The theme for the 2023 COMPRA, held Nov. 6-7, was “Quality & Safety,” Schultz added. Neonatology staff or fellows from Walter Reed who presented at the conference included:

• Schulz, who presented on the “Military History of Guam and its Current Perinatal Public Health Crisis

• Army Maj. (Dr.) J Min Hwang, a neonatologist, who presented on behalf of Army Capt. (Dr.) Elizabeth Ketchum, a neonatology fellow, on the topic Number of intubation attempts on the incidence of server intraventricular hemorrhage (IVH). “As the field of neonatology improves, more infants born with lower birthweights and at lower gestational ages are surviving – but it is these infants who are most at risk for serious neonatal morbidities, to include IVH. It is well known that IVH is a significant predictor of individual morbidity and mortality and is associated with long-term neurologic impairments. However, there is very limited data on what modifiable factors place these infants at highest risk. The outcomes from this study have the potential to add to the growing body of literature addressing modifiable practices aimed at decreasing the incidence of IVH,” Ketchum and her fellow authors of the study explained.
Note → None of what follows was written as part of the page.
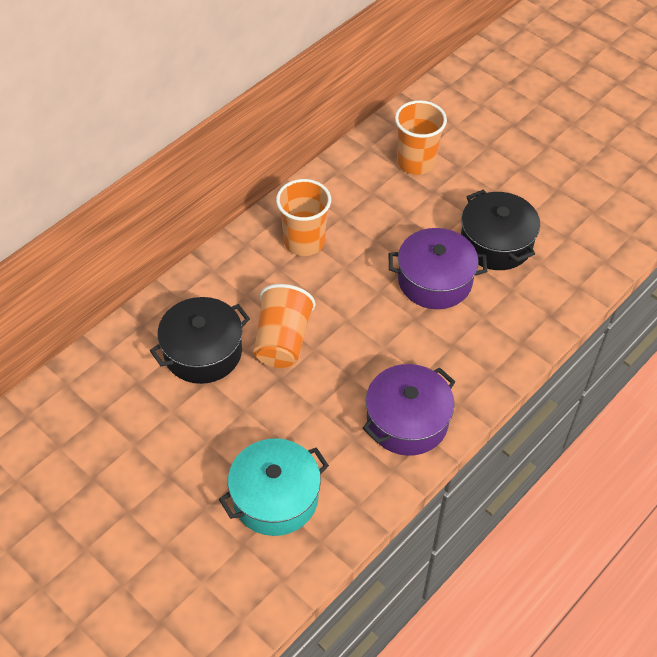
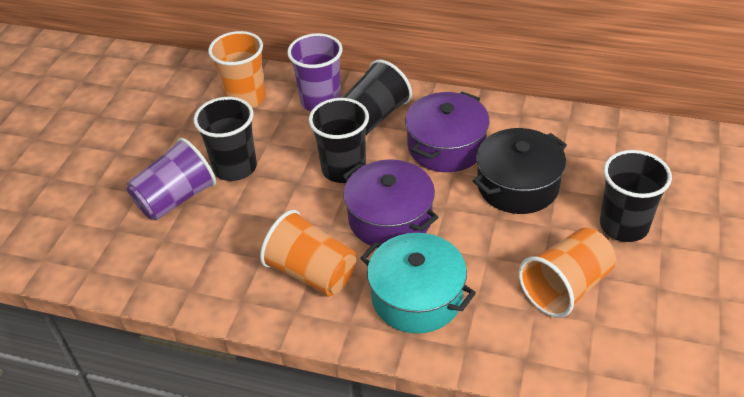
black cup: 0 -> 4
black pot: 2 -> 1
purple cup: 0 -> 2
• Army Maj. (Dr.) Christopher Stark, a neonatology fellow, who presented Maternal and fetal health risks among female military aviation officers. “Military aviation poses unique occupational risks, including exposures to intermittent hypoxia, high gravitational force, toxic materials, loud noise, whole-body vibrations, and cosmic radiation. The purpose of this study is to investigate whether a female military aviation officer career is associated with adverse maternal or fetal health outcomes,” stated the study authors.
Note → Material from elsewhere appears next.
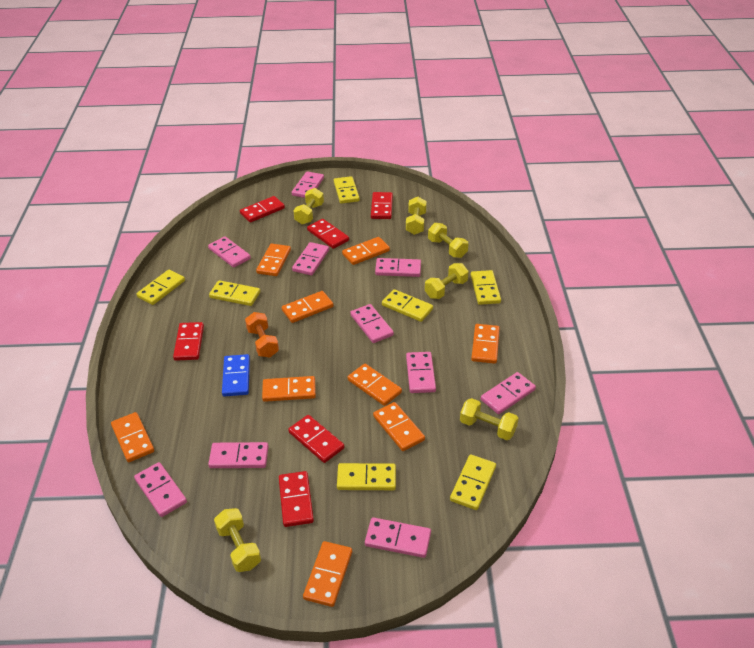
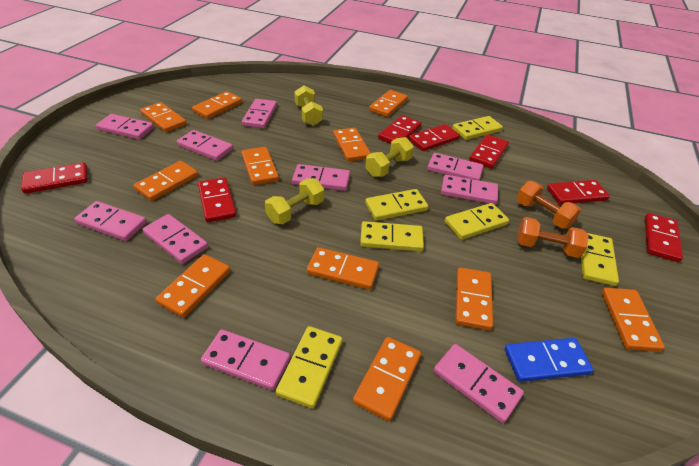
orange domino: 9 -> 11
orange dumbbell: 1 -> 2
red domino: 6 -> 7
yellow domino: 7 -> 6
yellow dumbbell: 6 -> 3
• Navy Lt. Cmdr. (Dr.) Jennifer Bencze, a neonatology fellow, presented The effect of synaptamide treatment on neurogenesis of mice prenatally exposed to ethanol. “Fetal alcohol spectrum disorder (FASD), caused by prenatal exposure to ethanol, is currently an untreatable disorder that affects children around the world. This ongoing study suggests that impairment of neurogenesis due to fetal ethanol exposure can be reversed by prenatal maternal treatment with synaptamide,” shared the study authors.
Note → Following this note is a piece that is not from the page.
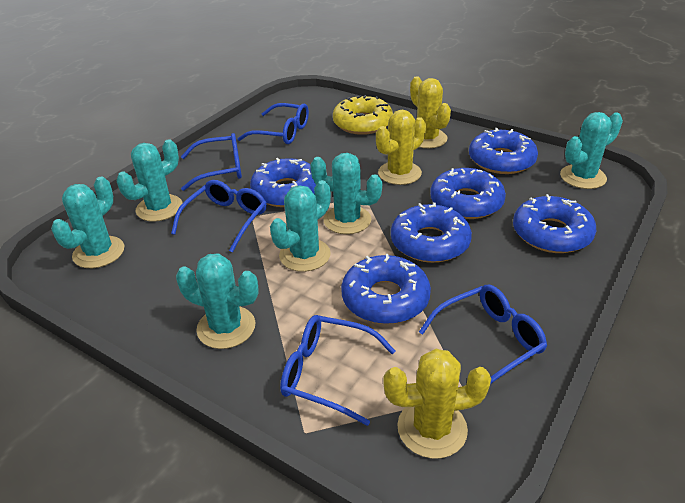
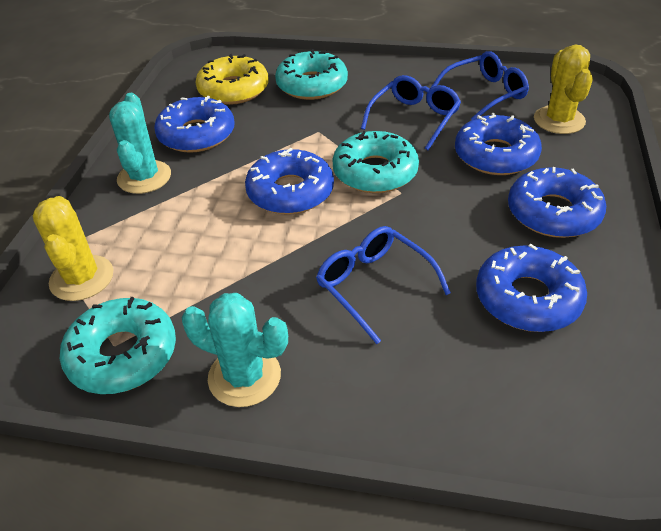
blue donut: 6 -> 5
blue glasses: 5 -> 3
turquoise cactus: 6 -> 2
turquoise donut: 0 -> 3
yellow cactus: 3 -> 2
• Air Force Capt. (Dr.) Joel Toro, a neonatology fellow presented Behavioral studies on docosahexaenoic acid (DHA) deficit mice. “Docosahexaenoic acid (DHA) is an omega-3 fatty acid that is essential for brain development and has been shown to have a role in cognitive and memory function. G-protein coupled receptors (GPCR) are important drug targets and major regulators of intracellular signaling. These tests will help detect any behavioral changes in the mice that would be related to the developmental changes between the wild type and GPR110 KO mice,” Toro stated.

“The conference, hosted by the American Academy of Pediatrics, aims to bring together tri-service individuals from around the globe and in training to learn what research is currently being conducted in our patient population by active-duty researchers,” Schultz said. “It is a collaboration and networking opportunity with historical significance.”

Schultz also shared that former Air Force neonatologists created ventilators that have been modernized and still used today, and COMPRA includes lectures and training in pediatric patient transportation to honor those individuals.

“The military-specific transport course [at COMPRA] aims to teach the team of health care providers who will be caring for critically ill neonates in flight,” Schultz explained. “These could include long, multi-nation, fixed-wing flights to bring our tiniest heroes delivered or cared for in austere environments or remote duty locations, back to resources and subspecialties in the continental United States.” She said the course includes training in flight physiology, disease considerations during transport, hands-on transport equipment training, and simulations with ground transport.

Schultz added that some of the other topics discussed during the conference addressed the NICU “Golden Hour,” standardizing discharge recommendations for NICU patients, how neonatologists offer choices to parents during consultations for reliable deliveries, neonatal hypoglycemia screening practices, and the use of donor human milk within well newborn nurseries and NICUs.